Passage shown

*** Begin section ***

There are several reasons why the questions are being asked with a fresh urgency. Most obviously they were always going to be posed this autumn. After last summer's failed coup some of the rebels made clear that they would return to the fray.

When David Cameron bumped into Charles Clarke at the end of the summer, the former Cabinet minister told the Tory leader in relation to the attempted coup: "Don't worry... we'll be back". Cameron replied to him only half jokingly: "That's exactly what I am worried about". And that of course is one of the arguments in the rebels' armoury. Cameron would prefer to face Brown at the election than deal with the wild card of a new leader who may give Labour a bounce.

Three new factors have also come into play. The first is the spate of opinion polls that opened the new political season this month. In Number Ten and beyond there had been at least a faint hope that, after an August in which the Conservatives' frailty on health and other policy areas were exposed, the gap between the two parties might have narrowed. There was virtually no change – suggesting, perhaps, that as long as Brown is at the helm the Conservatives can say or do anything and remain well in the lead.

Second, Brown's handling of the Lockerbie/Libya affair reduced even his more ardent admirers to despair, exposing a wider failure to engage with the electorate. In the midst of Brown's chaotic response, one special adviser who was once a fan of the Prime Minister's declared to me: "It's time for the postman", a reference to Alan Johnson's previous vocation.

*** End section ***

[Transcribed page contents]
*** Begin section ***

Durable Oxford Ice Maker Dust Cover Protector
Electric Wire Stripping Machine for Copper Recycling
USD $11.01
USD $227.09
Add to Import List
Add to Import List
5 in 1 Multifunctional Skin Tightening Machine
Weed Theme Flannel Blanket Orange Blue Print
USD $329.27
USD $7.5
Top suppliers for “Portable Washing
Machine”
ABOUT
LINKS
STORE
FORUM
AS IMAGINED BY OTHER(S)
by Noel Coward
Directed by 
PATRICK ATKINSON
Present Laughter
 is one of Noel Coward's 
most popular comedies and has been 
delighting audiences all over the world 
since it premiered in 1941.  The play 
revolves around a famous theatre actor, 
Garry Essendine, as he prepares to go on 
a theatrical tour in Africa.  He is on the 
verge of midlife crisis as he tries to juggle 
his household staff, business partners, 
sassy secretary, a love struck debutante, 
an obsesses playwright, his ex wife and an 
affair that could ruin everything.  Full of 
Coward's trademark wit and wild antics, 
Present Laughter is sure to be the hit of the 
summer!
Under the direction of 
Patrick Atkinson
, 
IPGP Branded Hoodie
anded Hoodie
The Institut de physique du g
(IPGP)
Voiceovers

*** End section ***
*** Begin section ***

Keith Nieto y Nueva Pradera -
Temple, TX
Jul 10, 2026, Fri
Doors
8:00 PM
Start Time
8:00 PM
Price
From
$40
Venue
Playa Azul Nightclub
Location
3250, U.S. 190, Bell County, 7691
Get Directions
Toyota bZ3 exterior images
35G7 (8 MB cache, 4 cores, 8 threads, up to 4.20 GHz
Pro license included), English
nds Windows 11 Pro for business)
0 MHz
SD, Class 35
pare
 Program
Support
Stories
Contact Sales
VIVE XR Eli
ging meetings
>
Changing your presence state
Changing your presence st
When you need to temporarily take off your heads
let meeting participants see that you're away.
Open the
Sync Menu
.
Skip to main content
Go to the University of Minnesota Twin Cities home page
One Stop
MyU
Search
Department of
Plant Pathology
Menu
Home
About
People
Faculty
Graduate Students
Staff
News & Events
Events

*** End section ***

Required work
(1) In the records, take the stretch from the line containing "Keith Nieto y" through the line containing "Pro license included), English", change "Nightclub" to "Lounge", and write out those lines with nothing else altered.
(2) Write what follows the last paragraph of the text on the pressure over Gordon Brown's leadership.

Task-by-task outputs
(1)
Keith Nieto y Nueva Pradera -
Temple, TX
Jul 10, 2026, Fri
Doors
8:00 PM
Start Time
8:00 PM
Price
From
$40
Venue
Playa Azul Lounge
Location
3250, U.S. 190, Bell County, 7691
Get Directions
Toyota bZ3 exterior images
35G7 (8 MB cache, 4 cores, 8 threads, up to 4.20 GHz
Pro license included), English

(2)
Third, there is more political energy buzzing around now than there was in the summer. One of the many reasons why the coup failed then was that Labour MPs had become lifeless as a result of the expenses' scandal. Many of them gave the impression that they were not that bothered if they were to lose their seats. After a break I detect a more fighting spirit within at least some Labour figures and a determination to finally take on a Conservative party advocating policies for the economy and Europe that have eerie echoes with the worst of the 1980s.

This post-summer mood could manifest itself in two different ways, a rallying around for a final heave under the existing leader or a more ruthlessly determined bid to change the prevailing media narrative which runs so favourably in the Tories' direction by removing him.

This, though, is where the reasoning from the insurrectionists becomes irrational. Their favoured candidate, Alan Johnson, is a smoother, more natural media performer compared with the publicly agonised and opaque performances of Brown, but Johnson's sudden elevation would not change the media narrative and could make the story for Labour even worse.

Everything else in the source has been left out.